The meaning of poetry...ends in its opposite, a feeling of hatred for poetry. Georges Bataille, “Etre Oreste” in Oeuvres complètes (Paris: Gallimard, 1971) 3:220

There is only one man who has the right to be an anarchist, me, the Poet, because I alone create a product that society does not want, in exchange for which society does not give me enough to live on. Stéphane Mallarmé, quoted in Rosemary Lloyd, Mallarmé: The Poet and his Circle (Ithaca: Cornell, 1999) p.213

The text therefore signifies an experience of heterogeneous contradiction rather than a practice which, by contrast, is always social. The proof may be seen in Mallarmé’s refusal to consider the possibility of a political activity that would be simultaneous to textual activity, whatever his well-founded reasons for criticizing anarchist or social commitment.
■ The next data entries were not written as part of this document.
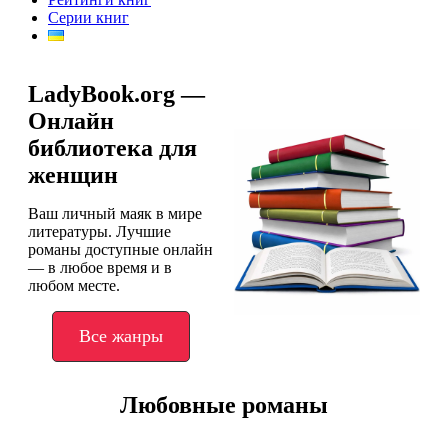
Серии книг
LadyBook.org —
Онлайн
библиотека для
женщин
Ваш личный маяк в мире
литературы. Лучшие
романы доступные онлайн
— в любое время и в
любом месте.
Все жанры
Любовные романы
Julia Kristeva, Revolution in Poetic Language (New York: Columbia University, 1984) p. 195

Poetry must have for its object practical truth. It expresses the relation between the first principles and the secondary truths of life. Everything remains in its place. The mission of poetry is difficult. It is not concerned with political events, with the way a people is governed, makes no allusion to historical periods, regicide, coups d'etat, court intrigues. It does not think of those struggles which, exceptionally, man has with himself and his passions. It discovers the laws by which political theory exists, universal peace, the refutations of Machiavelli, the cornets of which the work of Proudhon consists, the psychology of mankind. A poet must be more useful than any other citizen of his tribe. His work is the code of diplomats, legislators, and teachers of youth. Compte de Lautréamont, Maldoror and Poems, Paul Knight, tr. (London: Penguin Books, 1978) p. 271

Literature has always been the most explicit realization of the signifying subject’s condition. Julia Kristeva, Revolution in Poetic Language, p.82

...in order to close the gap created by our lack of interest in what lies outside the realm of aesthetics.—Everything can be summed up in Aesthetics and Political Economy. Mallarmé, “La musique et les lettres,” Oeuvres complètes (Paris: Gallimard, 1945), p.656

Though poetry may trample on the established order, it is no substitute for it. When disgust with a powerless liberty thoroughly commits the poet to political action, he abandons poetry. But he immediately assumes responsibility for the order to come: he asserts the direction of activity, the major attitude. When we see him we cannot help being aware that poetic existence, in which we once saw the possibility of sovereign attitude, is really a minor attitude. It becomes no more than a child’s attitude, a gratuitous game. Georges Bataille, Literature and Evil, Alastair Hamilton, tr. (London: Calder and Boyars, 1973) pp.23-24

A student could acquire a considerable amount of literary knowledge by saying the opposite of what the poets of this century have said. He would replace their affirmations with negations. If it is ridiculous to attack first principles, it is even more ridiculous to defend them against the same attacks. I will not defend them. Compte de Lautréamont, Maldoror and Poems, p.269

Vive la ré-!. Ravachol, his sentence divided by the guillotine.